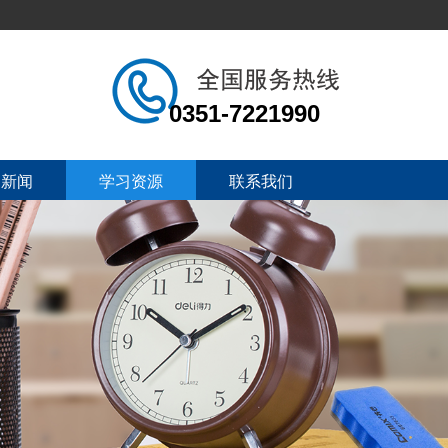
0351-7221990
司新闻
学习资源
联系我们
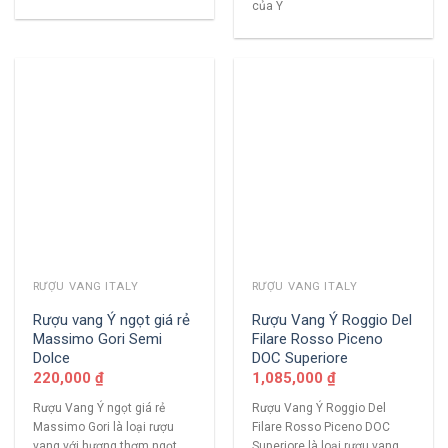
của Ý
RƯỢU VANG ITALY
RƯỢU VANG ITALY
Rượu vang Ý ngọt giá rẻ
Rượu Vang Ý Roggio Del
Massimo Gori Semi
Filare Rosso Piceno
Dolce
DOC Superiore
220,000
₫
1,085,000
₫
Rượu Vang Ý ngọt giá rẻ
Rượu Vang Ý Roggio Del
Massimo Gori là loại rượu
Filare Rosso Piceno DOC
vang với hương thơm ngọt
Superiore là loại rượu vang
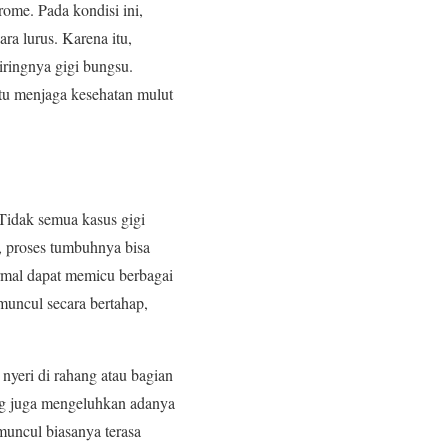
rome. Pada kondisi ini,
ra lurus. Karena itu,
iringnya gigi bungsu.
tu menjaga kesehatan mulut
 Tidak semua kasus gigi
 proses tumbuhnya bisa
ormal dapat memicu berbagai
uncul secara bertahap,
nyeri di rahang atau bagian
ng juga mengeluhkan adanya
muncul biasanya terasa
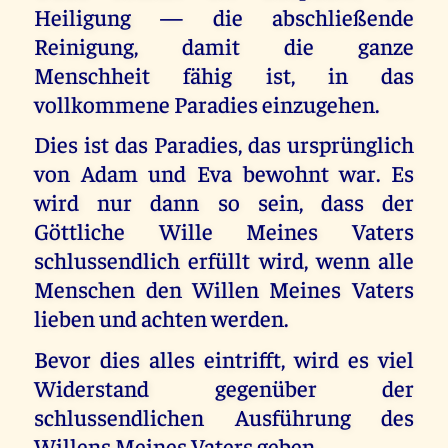
Heiligung — die abschließende
Reinigung, damit die ganze
Menschheit fähig ist, in das
vollkommene Paradies einzugehen.
Dies ist das Paradies, das ursprünglich
von Adam und Eva bewohnt war. Es
wird nur dann so sein, dass der
Göttliche Wille Meines Vaters
schlussendlich erfüllt wird, wenn alle
Menschen den Willen Meines Vaters
lieben und achten werden.
Bevor dies alles eintrifft, wird es viel
Widerstand gegenüber der
schlussendlichen Ausführung des
Willens Meines Vaters geben.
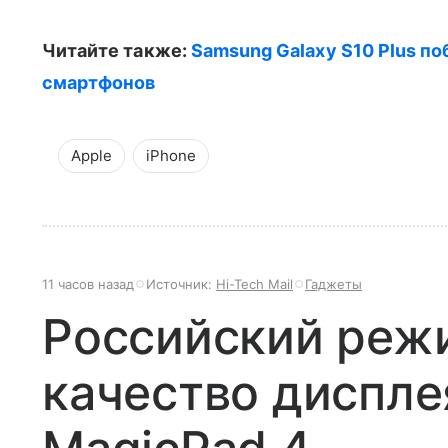
Читайте также:
Samsung Galaxy S10 Plus по
смартфонов
Apple
iPhone
11 часов назад
Источник:
Hi-Tech Mail
Гаджеты
Российский реж
качество диспле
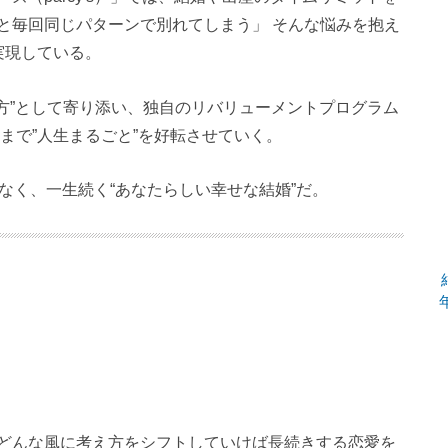
と毎回同じパターンで別れてしまう」 そんな悩みを抱え
実現している。
方”として寄り添い、独自のリバリューメントプログラム
まで”人生まるごと”を好転させていく。
ではなく、一生続く“あなたらしい幸せな結婚”だ。
どんな風に考え方をシフトしていけば長続きする恋愛を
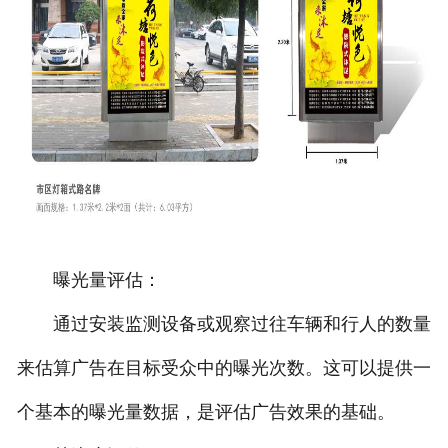
曝光量评估：
通过安装监测设备或观察过往车辆和行人的数量
来估算广告在目标受众中的曝光次数。这可以提供一
个基本的曝光量数据，是评估广告效果的基础。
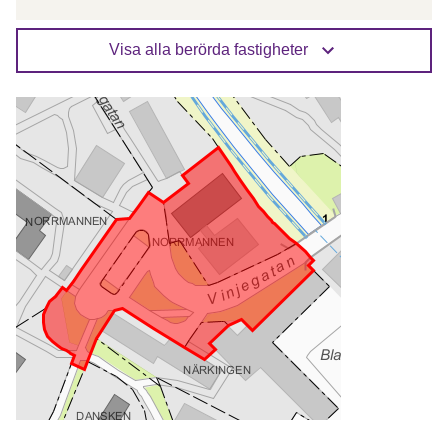
Visa alla berörda fastigheter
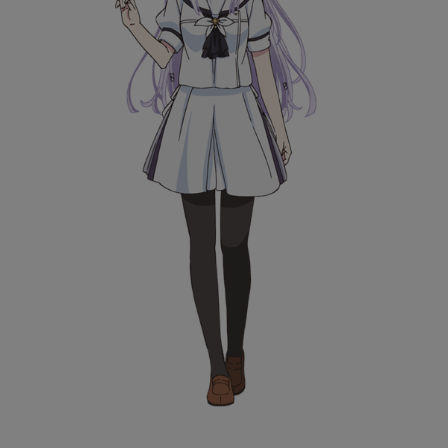
イナリ
INARI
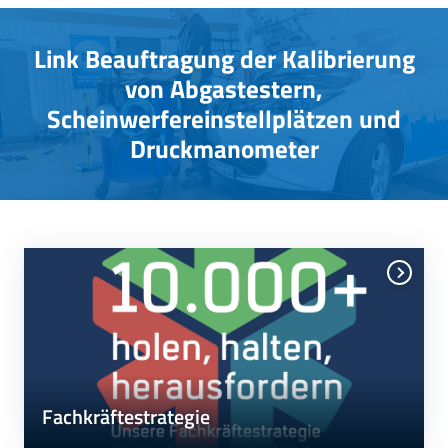
Link Beauftragung der Kalibrierung
von Abgastestern,
Scheinwerfereinstellplätzen und
Druckmanometer
Fachkräftestrategie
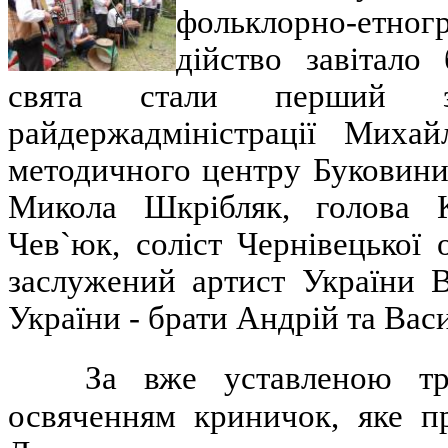
фольклорно-етног
дійство завітало
свята стали перший за
райдержадміністрації Миха
методичного центру Буковини
Микола Шкрібляк, голова К
Чев`юк, соліст Чернівецької 
заслужений артист України 
України - брати Андрій та Вас
За вже уставленою тр
освяченням криничок, яке п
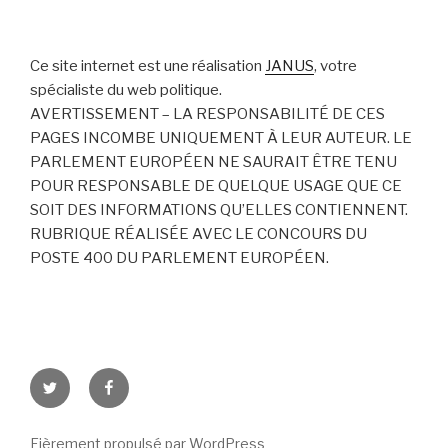
Ce site internet est une réalisation
JANUS
, votre
spécialiste du web politique.
AVERTISSEMENT – LA RESPONSABILITÉ DE CES
PAGES INCOMBE UNIQUEMENT À LEUR AUTEUR. LE
PARLEMENT EUROPÉEN NE SAURAIT ÊTRE TENU
POUR RESPONSABLE DE QUELQUE USAGE QUE CE
SOIT DES INFORMATIONS QU’ELLES CONTIENNENT.
RUBRIQUE RÉALISÉE AVEC LE CONCOURS DU
POSTE 400 DU PARLEMENT EUROPÉEN.
Twitter
Facebook
Fièrement propulsé par WordPress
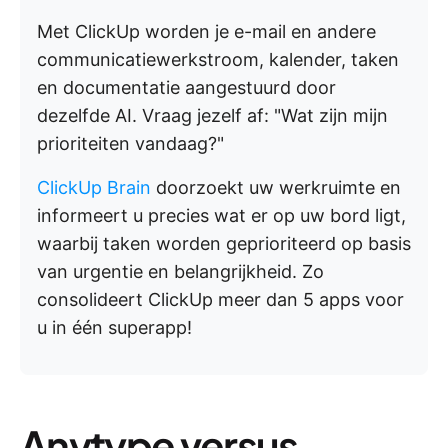
Met ClickUp worden je e-mail en andere
communicatiewerkstroom, kalender, taken
en documentatie aangestuurd door
dezelfde AI. Vraag jezelf af: "Wat zijn mijn
prioriteiten vandaag?"
ClickUp Brain
doorzoekt uw werkruimte en
informeert u precies wat er op uw bord ligt,
waarbij taken worden geprioriteerd op basis
van urgentie en belangrijkheid. Zo
consolideert ClickUp meer dan 5 apps voor
u in één superapp!
Anytype versus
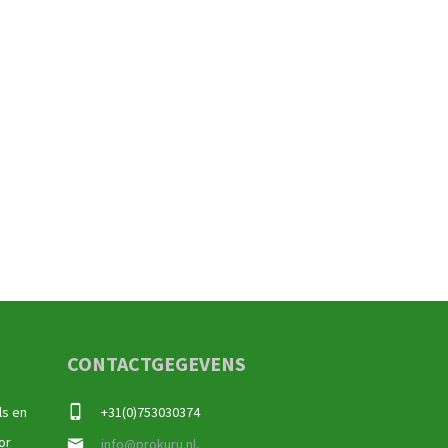
CONTACTGEGEVENS
ls en
+31(0)753030374
or
info@prokuru.nl,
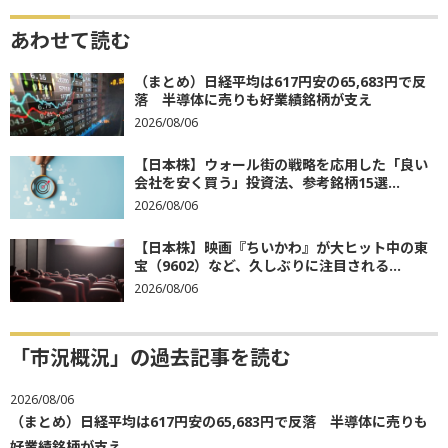
あわせて読む
（まとめ）日経平均は617円安の65,683円で反
落 半導体に売りも好業績銘柄が支え
2026/08/06
【日本株】ウォール街の戦略を応用した「良い
会社を安く買う」投資法、参考銘柄15選...
2026/08/06
【日本株】映画『ちいかわ』が大ヒット中の東
宝（9602）など、久しぶりに注目される...
2026/08/06
「市況概況」の過去記事を読む
2026/08/06
（まとめ）日経平均は617円安の65,683円で反落 半導体に売りも
好業績銘柄が支え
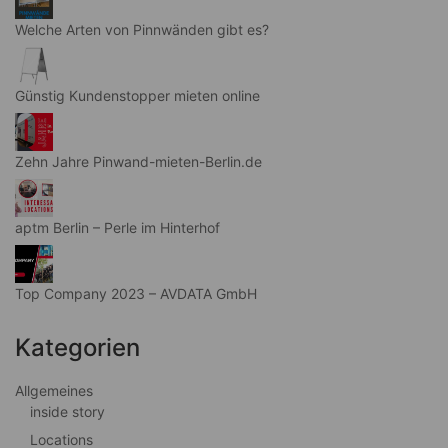
Welche Arten von Pinnwänden gibt es?
Günstig Kundenstopper mieten online
Zehn Jahre Pinwand-mieten-Berlin.de
aptm Berlin – Perle im Hinterhof
Top Company 2023 – AVDATA GmbH
Kategorien
Allgemeines
inside story
Locations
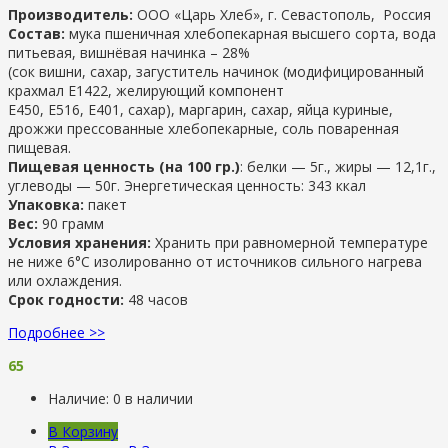
Производитель:
ООО «Царь Хлеб», г. Севастополь, Россия
Состав:
мука пшеничная хлебопекарная высшего сорта, вода
питьевая, вишнёвая начинка – 28%
(сок вишни, сахар, загуститель начинок (модифицированный
крахмал Е1422, желирующий компонент
Е450, Е516, Е401, сахар), маргарин, сахар, яйца куриные,
дрожжи прессованные хлебопекарные, соль поваренная
пищевая.
Пищевая ценность (на 100 гр.)
: белки — 5г., жиры — 12,1г.,
углеводы — 50г. Энергетическая ценность: 343 ккал
Упаковка:
пакет
Вес:
90 грамм
Условия хранения:
Хранить при равномерной температуре
не ниже 6°С изолированно от источников сильного нагрева
или охлаждения.
Срок годности:
48 часов
Подробнее >>
65
Наличие:
0 в наличии
В Корзину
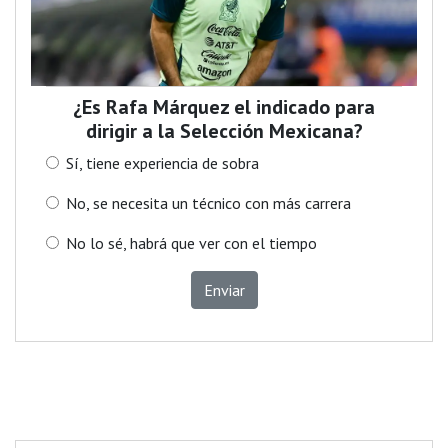
¿Es Rafa Márquez el indicado para
dirigir a la Selección Mexicana?
Sí, tiene experiencia de sobra
No, se necesita un técnico con más carrera
No lo sé, habrá que ver con el tiempo
Enviar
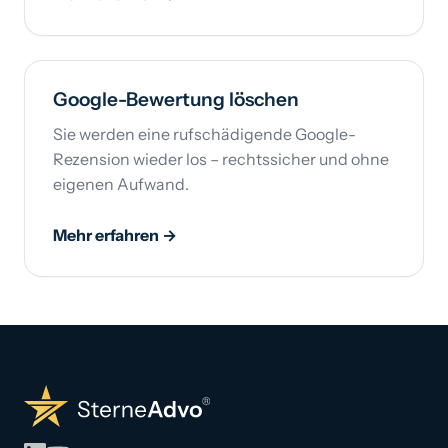
Google-Bewertung löschen
Sie werden eine rufschädigende Google-
Rezension wieder los – rechtssicher und ohne
eigenen Aufwand.
Mehr erfahren →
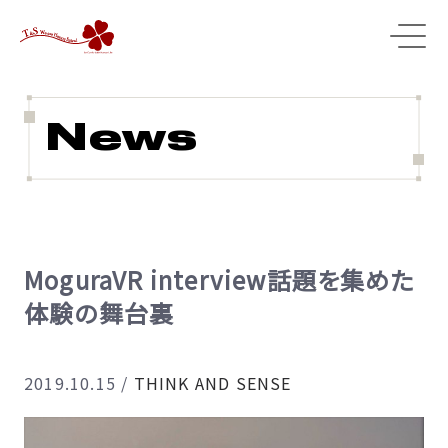
News
MoguraVR interview話題を集めた
体験の舞台裏
2019.10.15
/
THINK AND SENSE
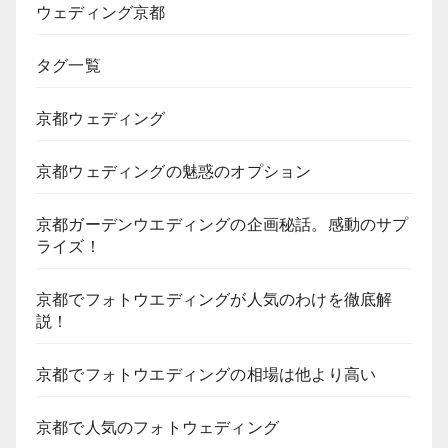
ウェディング京都
タグ一覧
京都ウェディング
京都ウェディングの魅惑のオプション
京都ガーデンウエディングの企画秘話。感動のサプ
ライズ！
京都でフォトウエディングが人気のわけを徹底解
説！
京都でフォトウエディングの相場は他より高い
京都で人気のフォトウェディング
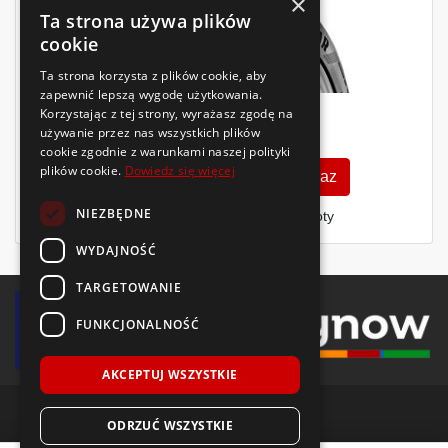
×
Ta strona używa plików
cookie
Ta strona korzysta z plików cookie, aby
zapewnić lepszą wygodę użytkowania.
Korzystając z tej strony, wyrażasz zgodę na
546
używanie przez nas wszystkich plików
zł
/szt.
cookie zgodnie z warunkami naszej polityki
plików cookie.
Dowiedz się więcej
Zobacz szczegóły
Kup teraz
NIEZBĘDNE
Finansowanie dla firm
- MŚP i floty
WYDAJNOŚĆ
TARGETOWANIE
FUNKCJONALNOŚĆ
AKCEPTUJ WSZYSTKIE
ODRZUĆ WSZYSTKIE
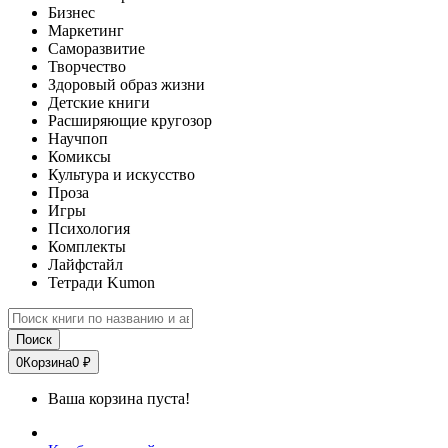
Бизнес
Маркетинг
Саморазвитие
Творчество
Здоровый образ жизни
Детские книги
Расширяющие кругозор
Научпоп
Комиксы
Культура и искусство
Проза
Игры
Психология
Комплекты
Лайфстайл
Тетради Kumon
Поиск
0
Корзина
0 ₽
Ваша корзина пуста!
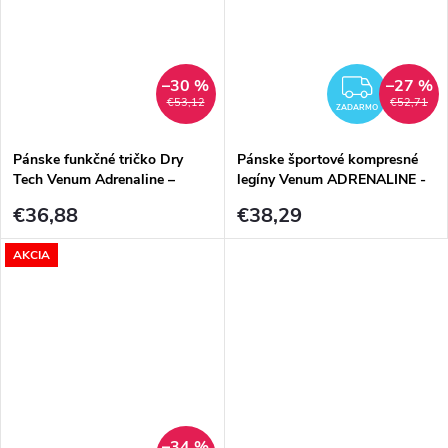
–30 %
–27 %
ZADA
€53,12
€52,71
ZADARMO
Pánske funkčné tričko Dry
Pánske športové kompresné
Tech Venum Adrenaline –
legíny Venum ADRENALINE -
Black/Silver Grey
Red
€36,88
€38,29
AKCIA
–34 %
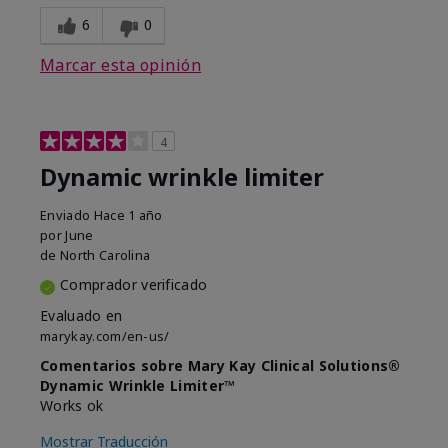
6
0
Marcar esta opinión
4
Dynamic wrinkle limiter
Enviado
Hace 1 año
por
June
de
North Carolina
Comprador verificado
Evaluado en
marykay.com/en-us/
Comentarios sobre Mary Kay Clinical Solutions®
Dynamic Wrinkle Limiter™
Works ok
Mostrar Traducción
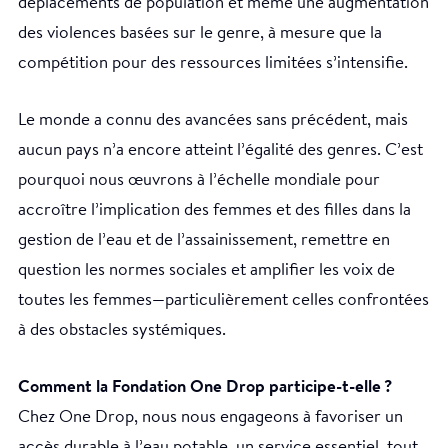
déplacements de population et même une augmentation
des violences basées sur le genre, à mesure que la
compétition pour des ressources limitées s’intensifie.
Le monde a connu des avancées sans précédent, mais
aucun pays n’a encore atteint l’égalité des genres. C’est
pourquoi nous œuvrons à l’échelle mondiale pour
accroître l’implication des femmes et des filles dans la
gestion de l’eau et de l’assainissement, remettre en
question les normes sociales et amplifier les voix de
toutes les femmes—particulièrement celles confrontées
à des obstacles systémiques.
Comment la Fondation One Drop participe-t-elle ?
Chez One Drop, nous nous engageons à favoriser un
accès durable à l’eau potable, un service essentiel, tout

> [EXERCISE OBJECTIVE]
Leaving out all pictures, set down exactly the lines of the material above, from the line with "PARLEMENT EUROPÉEN NE SAURAIT ÊTRE TENU" to the line with "informeert u precies" inclusive, and no others.

> [ANSWER TO THIS TASK]
PARLEMENT EUROPÉEN NE SAURAIT ÊTRE TENU
POUR RESPONSABLE DE QUELQUE USAGE QUE CE
SOIT DES INFORMATIONS QU’ELLES CONTIENNENT.
RUBRIQUE RÉALISÉE AVEC LE CONCOURS DU
POSTE 400 DU PARLEMENT EUROPÉEN.
Twitter
Facebook
Fièrement propulsé par WordPress
Met ClickUp worden je e-mail en andere
communicatiewerkstroom, kalender, taken
en documentatie aangestuurd door
dezelfde AI. Vraag jezelf af: "Wat zijn mijn
prioriteiten vandaag?"
ClickUp Brain
doorzoekt uw werkruimte en
informeert u precies wat er op uw bord ligt,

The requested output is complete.